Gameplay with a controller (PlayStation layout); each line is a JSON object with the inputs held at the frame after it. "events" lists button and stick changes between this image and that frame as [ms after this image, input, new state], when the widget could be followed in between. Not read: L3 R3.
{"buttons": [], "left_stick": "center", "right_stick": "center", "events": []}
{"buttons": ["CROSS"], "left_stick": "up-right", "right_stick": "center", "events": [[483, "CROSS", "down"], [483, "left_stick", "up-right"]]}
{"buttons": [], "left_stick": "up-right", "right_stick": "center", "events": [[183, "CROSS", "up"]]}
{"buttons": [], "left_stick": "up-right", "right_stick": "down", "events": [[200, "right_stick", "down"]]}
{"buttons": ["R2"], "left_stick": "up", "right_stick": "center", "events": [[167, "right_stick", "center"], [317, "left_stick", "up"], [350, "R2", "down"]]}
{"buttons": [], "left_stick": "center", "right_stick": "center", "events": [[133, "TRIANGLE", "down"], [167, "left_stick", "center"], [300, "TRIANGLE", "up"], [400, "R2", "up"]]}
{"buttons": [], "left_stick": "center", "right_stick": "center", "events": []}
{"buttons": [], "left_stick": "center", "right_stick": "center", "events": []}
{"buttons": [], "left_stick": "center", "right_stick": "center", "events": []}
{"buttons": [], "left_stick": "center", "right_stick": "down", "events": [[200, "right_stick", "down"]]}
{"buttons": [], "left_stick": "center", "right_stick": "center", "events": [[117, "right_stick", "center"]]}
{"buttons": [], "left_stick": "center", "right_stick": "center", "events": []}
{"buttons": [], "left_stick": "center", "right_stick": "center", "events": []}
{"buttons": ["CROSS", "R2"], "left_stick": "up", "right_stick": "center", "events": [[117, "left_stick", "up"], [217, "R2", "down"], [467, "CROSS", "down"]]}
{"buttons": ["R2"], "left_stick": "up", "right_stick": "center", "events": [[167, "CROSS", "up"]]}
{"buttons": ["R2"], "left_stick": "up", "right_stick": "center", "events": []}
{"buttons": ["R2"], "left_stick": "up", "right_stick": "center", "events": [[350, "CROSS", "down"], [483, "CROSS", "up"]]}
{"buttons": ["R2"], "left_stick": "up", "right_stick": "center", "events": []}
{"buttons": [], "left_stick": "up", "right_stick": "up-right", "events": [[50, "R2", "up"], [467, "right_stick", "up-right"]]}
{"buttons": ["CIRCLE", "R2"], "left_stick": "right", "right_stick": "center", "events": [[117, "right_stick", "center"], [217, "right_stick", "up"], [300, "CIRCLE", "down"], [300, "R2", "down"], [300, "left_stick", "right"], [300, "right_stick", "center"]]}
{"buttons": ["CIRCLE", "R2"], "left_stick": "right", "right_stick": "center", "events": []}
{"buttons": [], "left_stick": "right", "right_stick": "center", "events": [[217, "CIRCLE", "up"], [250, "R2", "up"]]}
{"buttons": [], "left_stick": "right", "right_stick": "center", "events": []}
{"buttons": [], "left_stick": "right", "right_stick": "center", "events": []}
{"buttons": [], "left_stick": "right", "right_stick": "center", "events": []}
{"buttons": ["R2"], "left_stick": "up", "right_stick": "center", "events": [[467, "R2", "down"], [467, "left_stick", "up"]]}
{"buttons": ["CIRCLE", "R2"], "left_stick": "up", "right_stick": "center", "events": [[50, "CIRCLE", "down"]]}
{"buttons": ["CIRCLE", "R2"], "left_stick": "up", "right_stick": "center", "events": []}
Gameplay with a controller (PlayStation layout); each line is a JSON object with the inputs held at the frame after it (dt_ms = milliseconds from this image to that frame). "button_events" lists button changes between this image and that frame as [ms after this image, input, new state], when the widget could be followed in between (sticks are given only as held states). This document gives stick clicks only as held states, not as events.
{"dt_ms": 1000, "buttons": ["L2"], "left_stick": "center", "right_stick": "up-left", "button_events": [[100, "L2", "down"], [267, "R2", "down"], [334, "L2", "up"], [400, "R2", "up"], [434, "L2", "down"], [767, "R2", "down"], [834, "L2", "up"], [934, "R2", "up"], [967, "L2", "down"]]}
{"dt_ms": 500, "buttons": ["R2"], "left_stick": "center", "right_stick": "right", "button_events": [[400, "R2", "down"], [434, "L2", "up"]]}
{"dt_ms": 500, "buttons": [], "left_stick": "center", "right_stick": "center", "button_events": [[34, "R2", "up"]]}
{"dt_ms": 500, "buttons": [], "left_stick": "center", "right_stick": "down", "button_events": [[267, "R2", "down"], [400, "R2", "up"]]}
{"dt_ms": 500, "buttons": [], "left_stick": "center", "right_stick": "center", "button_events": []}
■ ■ ■ ■
ASSIGNMENT:
Scan the preceding records line by line, and state how many lines contain "layout". Nothing else belongs in the answer.

TASK ANSWER:
2